> [Given passage]:
--------------------------------

# 98 2.0l oil recomend?



## harmankardon35 (Sep 16, 2009)

So my car did not come with an owners manual, and i changed the oil and added 5w30 synthetic. From the looks of it, this engine requires a 40 weight oil (5w40 winter I guess)...id leave it but i see an oil leak,wondering if a high mileage 5w40 would be a better option?


----------



## Maynerd20 (Nov 5, 2009)

*Re: 98 2.0l oil recomend? (harmankardon35)*

I use 5w30 sytec in my girlfriends 2.0L beetle. Got 116k on it and it is doing fine, had to replace the valve cover gasket at 95k and the t-belt every 60k ( i do it my self so i do it early, dont feel like putting in valves







). What ever oil you feel like running for your climate is your proagrative, the AEG is not a very picky engine.


----------



## Michael Cahill (Mar 28, 2008)

*Re: 98 2.0l oil recomend? (harmankardon35)*

5w-30 is fine.
but, its not queit as thick for summer temps.
so id recommend either 5w-40 or 0w-40 http://****************.com/smile/emthup.gif 
Look in the FAQ thread at the top of this forum, and there is a huge list of all the VW approved oils http://****************.com/smile/emthup.gif


----------

--------------------------------

> [Given information]:
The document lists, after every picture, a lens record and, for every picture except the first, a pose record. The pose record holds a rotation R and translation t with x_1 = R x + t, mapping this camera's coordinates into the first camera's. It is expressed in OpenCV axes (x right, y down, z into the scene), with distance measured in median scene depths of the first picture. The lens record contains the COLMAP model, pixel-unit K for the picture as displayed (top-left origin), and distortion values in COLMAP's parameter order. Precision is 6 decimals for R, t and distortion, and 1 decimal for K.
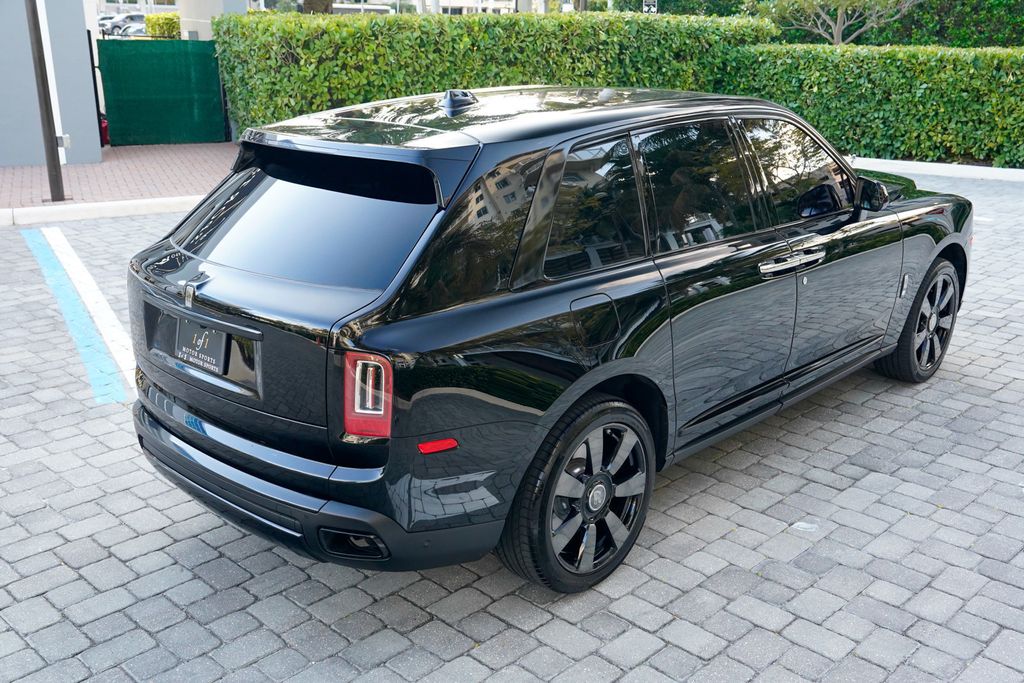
lens RADIAL K [[1010.8, 0, 516.2], [0, 1010.8, 354.5], [0, 0, 1]] dist [-0.009074, 0.143607]
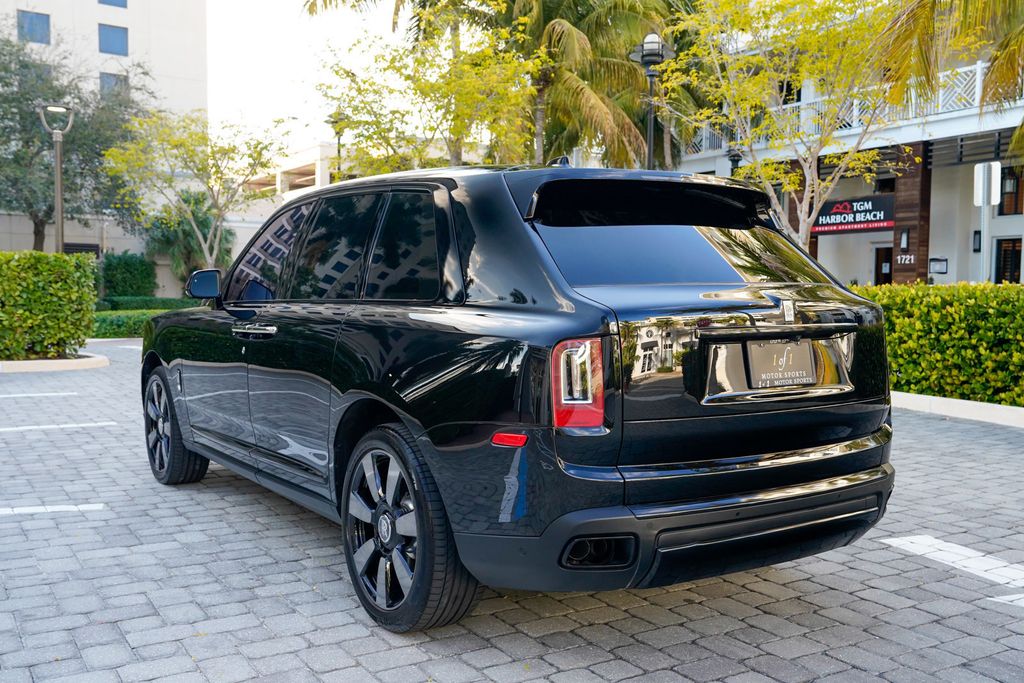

--------------------------------

> [Your assignment]:
Copy out everything in the oil thread above from "## harmankardon35 (Sep" down to "a better option?", word for word. The material placed after the oil thread is separate from it.

> [Exercise result]:
## harmankardon35 (Sep 16, 2009)

So my car did not come with an owners manual, and i changed the oil and added 5w30 synthetic. From the looks of it, this engine requires a 40 weight oil (5w40 winter I guess)...id leave it but i see an oil leak,wondering if a high mileage 5w40 would be a better option?